We have run t-tests on the sample characteristics provided in the supplementary information of Frank et al. (2004). These showed that our Experiment 3 PD sample was not significantly different in terms of age or Hoehn & Yahr staging, and χ² tests showed no difference in gender distribution. There was a significant difference in the years of education, with our participants having fewer, which could have contributed to their poor learning, however our Experiment 1 sample also had fewer years of education than the Frank et al. 2004 sample and were able to learn the modified PST fine. This is stated in the manuscript (subsection “Effects of dopamine on learning from positive and negative feedback”, fifth paragraph).

5) It would be useful to include a more thorough discussion of the limitations of the PST task, including what future directions might help either validate the task as an effective way to study mechanisms of reinforcement learning, or point the way to new, more effective task designs.
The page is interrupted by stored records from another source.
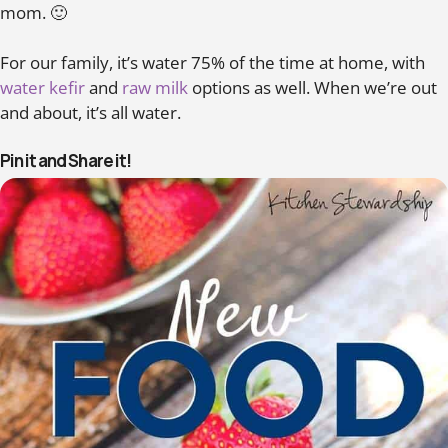
mom. 🙂
For our family, it’s water 75% of the time at home, with
water kefir
and
raw milk
options as well. When we’re out
and about, it’s all water.
Pin it and Share it!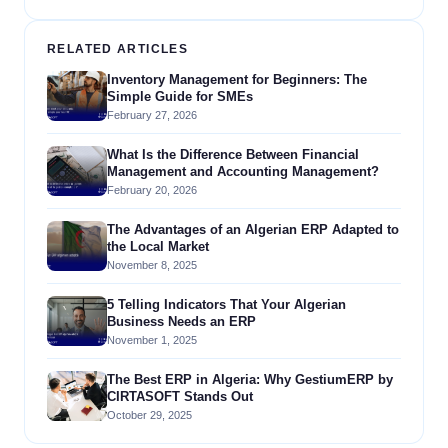
RELATED ARTICLES
Inventory Management for Beginners: The
Simple Guide for SMEs
February 27, 2026
What Is the Difference Between Financial
Management and Accounting Management?
February 20, 2026
The Advantages of an Algerian ERP Adapted to
the Local Market
November 8, 2025
5 Telling Indicators That Your Algerian
Business Needs an ERP
November 1, 2025
The Best ERP in Algeria: Why GestiumERP by
CIRTASOFT Stands Out
October 29, 2025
We have expanded this part of the Discussion (subsection “Effects of dopamine on learning from positive and negative feedback”, ninth paragraph), mentioning the recent Schutte et al. (2017) PLOS ONE paper that shows the discriminability of the specific stimuli used in the task has a large effect on the choose-A/avoid-B behaviour. We also mention the Foerde & Shohamy (2011) paper, suggested in point 2 above, showing that feedback timing in a similar probabilistic learning task (tenth paragraph of the aforementioned subsection).

We have mentioned some of the other RL tasks that are being used frequently, such as those with simpler probabilistic structures, or gains and losses rather than written feedback. We suggest that, in future, these types of tasks are presented with some form of validation or reliability analysis, as this is currently very rare in the RL task literature (eleventh paragraph of the aforementioned subsection).
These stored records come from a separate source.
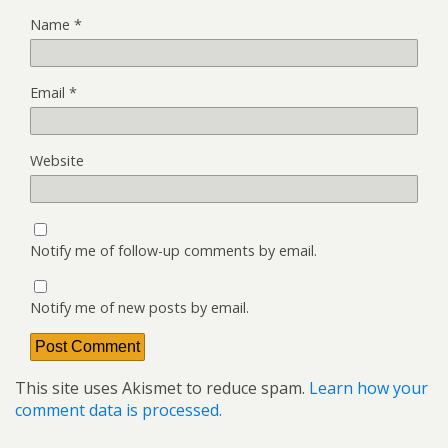
Name
*
Email
*
Website
Notify me of follow-up comments by email.
Notify me of new posts by email.
This site uses Akismet to reduce spam.
Learn how your
comment data is processed.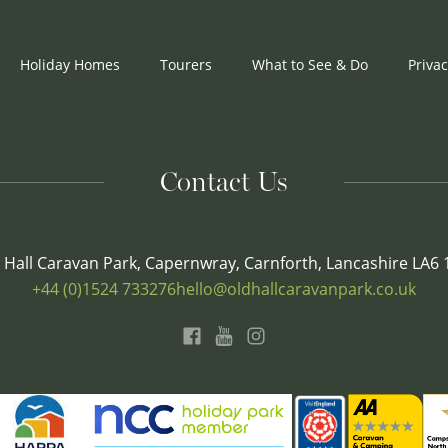
Holiday Homes
Tourers
What to See & Do
Privac
Contact Us
 Hall Caravan Park, Capernwray, Carnforth, Lancashire LA6
+44 (0)1524 733276
hello@oldhallcaravanpark.co.uk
[Editors' note: further revisions were requested prior to acceptance, as described below.]

The manuscript has been improved greatly but there is one remaining issue that needs to be addressed before acceptance, as outlined below:

The Q-learning fits are a welcome addition and do a nice job of showing that, among the models tested, the one that uses learning rates separated for positive and negative reinforcement but not ON versus OFF medication best fit the data. However, the fits also suggest that the model fits the HC data much better than the patient data (substantially lower BIC values). This suggests that HC and PD patients might be using different strategies – a point that should be noted, and its implications discussed.
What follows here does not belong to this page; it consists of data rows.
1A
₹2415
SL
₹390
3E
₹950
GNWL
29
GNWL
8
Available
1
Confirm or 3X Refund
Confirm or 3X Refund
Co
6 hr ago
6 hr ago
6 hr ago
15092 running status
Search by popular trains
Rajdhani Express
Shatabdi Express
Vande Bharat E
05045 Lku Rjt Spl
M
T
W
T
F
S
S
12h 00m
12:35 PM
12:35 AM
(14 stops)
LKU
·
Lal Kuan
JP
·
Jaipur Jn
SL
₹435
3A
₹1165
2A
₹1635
The HC fits have lower BICs because they are fit only to a single session’s learning trials, while the fits to the PD data contain the learning trials from all the session they have completed (4 in Experiment 1, 2 in Experiments 2 and 3). This is to allow some parameters to be shared across medication conditions during the fitting. Including more sessions increases the negative log likelihood, as well as increasing the penalty for number of trials included in the BIC.

If we fit each condition for the PD patients separately, then the BIC values are very similar to the HC single-session fittings. Experiments 1 and 2 do not have significantly different BIC values for PD patients or HC in this case (p >.8), while Experiment 3 has borderline significantly lower BIC values for PD patients for the dual learning rate Q-learning model (p =.0578), and no significant difference for the single learning rate model (p =.1241).

We have clarified that the PD model fitting has multiple sessions in each fit (“Appendix 2 Computational Modelling”, sixth paragraph), and therefore more trials which will increase the BIC. We have also included a paragraph (last paragraph of the aforementioned Appendix) explaining the difference in values presented in the paper, and detailing the single-session PD fittings and statistical comparisons with HC fittings mentioned in the paragraph above this one.

The BICs for models 1 and 2 were mixed up for HCs from experiment 1, so we have also corrected this, and report now that for HCs from all experiments BICs were lower for model 2 than model 1 (eighth paragraph of the aforementioned Appendix).